The Eucharist has cleaned up the past, has awaked us to the present, but even more mystically, the sharing of the Body and Blood of Christ opens our eyes to the future—our future and a future with God.  This holy Sacrament gives us a foretaste of the heavenly banquet. Mindful of the present, grateful for the reality of here-and-now, we are made aware in the Eucharist that we are also living toward a great feast that has no ending. Today’s reading from the Revelation to John is filled with images of this feast of praise and joy and love. We live into the salvation and power and glory of God. The voices of the faithful from all times and all places blend together in a holy noise that sounds like water rapids, like the clapping for joy of great waves, like a thunderstorm of laughter. This vision of heaven reminds us of our destination.

And so, grateful for the redemption of the past, thankful for the mystery of the moment, and glad for the hope that is ours, we celebrate this feast of bread and wine, of Body and of Blood.

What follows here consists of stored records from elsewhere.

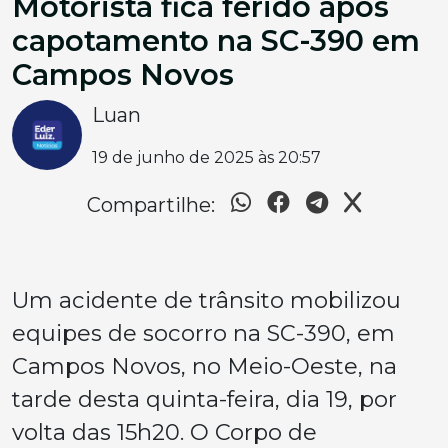
Motorista fica ferido após
capotamento na SC-390 em
Campos Novos
Luan
19 de junho de 2025 às 20:57
Compartilhe:
Um acidente de trânsito mobilizou
equipes de socorro na SC-390, em
Campos Novos, no Meio-Oeste, na
tarde desta quinta-feira, dia 19, por
volta das 15h20. O Corpo de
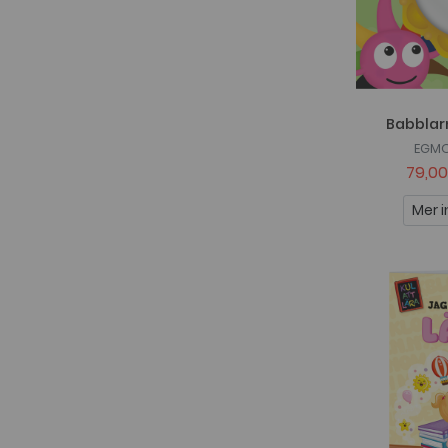
Babblar
EGMO
79,00
Mer i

Someone who shaped Anglican worship in the 20th century was an English Benedictine monk, pastor, and scholar named Gregory Dix. Near the end of his great work on the Eucharist, Dix points out that, of all the things Jesus said and taught, most have been ignored. Or, if they’ve been remembered at all, his followers (his disciples and us) have usually failed at doing them. But there was that one command on that one night, the night before his betrayal and arrest and crucifixion, in the meal he celebrated with his friends, when Jesus took, blessed, broke, and shared in eating and drinking, he commands his disciples, “Do this in remembrance of me.” Keep on doing this, he commands. Dix wonders about this and ask, “Was ever another command so obeyed?”

He goes on to reflect, “For century after century, spreading slowly to every continent and country and among every race on earth, this action has been done, in every conceivable human circumstance, for every conceivable human need from infancy and before it until extreme old age and after it, from the pinnacles of earthly greatness to the refuge of fugitives in the caves and dens of the earth.”

Dix doesn’t suggest “why” we continue to fulfill this command, but I think in part, one reason is because it’s something we can do. As Dix says,

[People] . . . have found no better thing than this to do
for kings at their crowning and for criminals going to the scaffold;
for armies in triumph
or for a bride and bridegroom in a little country church;
for the proclamation of a dogma or for a good crop of wheat;
. . . .
or for a sick old woman afraid to die;
for a [student] sitting for an examination
. . . .
for the famine of whole provinces or for the soul of a dead lover;
in thankfulness because a father did not die of pneumonia;
for a village headman much tempted to return to his fetishes
because the yams had failed;

[The Shape of the Liturgy, (London: Dacre Press, 1945) pp. 743, 744.]

… and on and on the list continues.  And it continues with us.

When we can’t control the economy, when we can’t stop storms or even prepare for them, when we can’t heal the ones we love, when we can’t do so many things—we can, nonetheless turn our anger, our frustration, our hopes, our deepest desires into prayer. We can enact that prayer, embody it, and turn it into thanksgiving, into Eucharist, as Jesus did with his friends.

In the mystery of this meal, we are forgiven. We are brought together again into community, and we are pointed again toward God’s kingdom, God’s kingdom here and beyond.

Let us feast with Him who said, “Those who eat my flesh and drink my blood have eternal life, and I will raise them up on the last day ….The one who eats this bread will live for ever.”  Thanks be to God. In the name of the Father and of the Son and of the Holy Spirit.  Amen.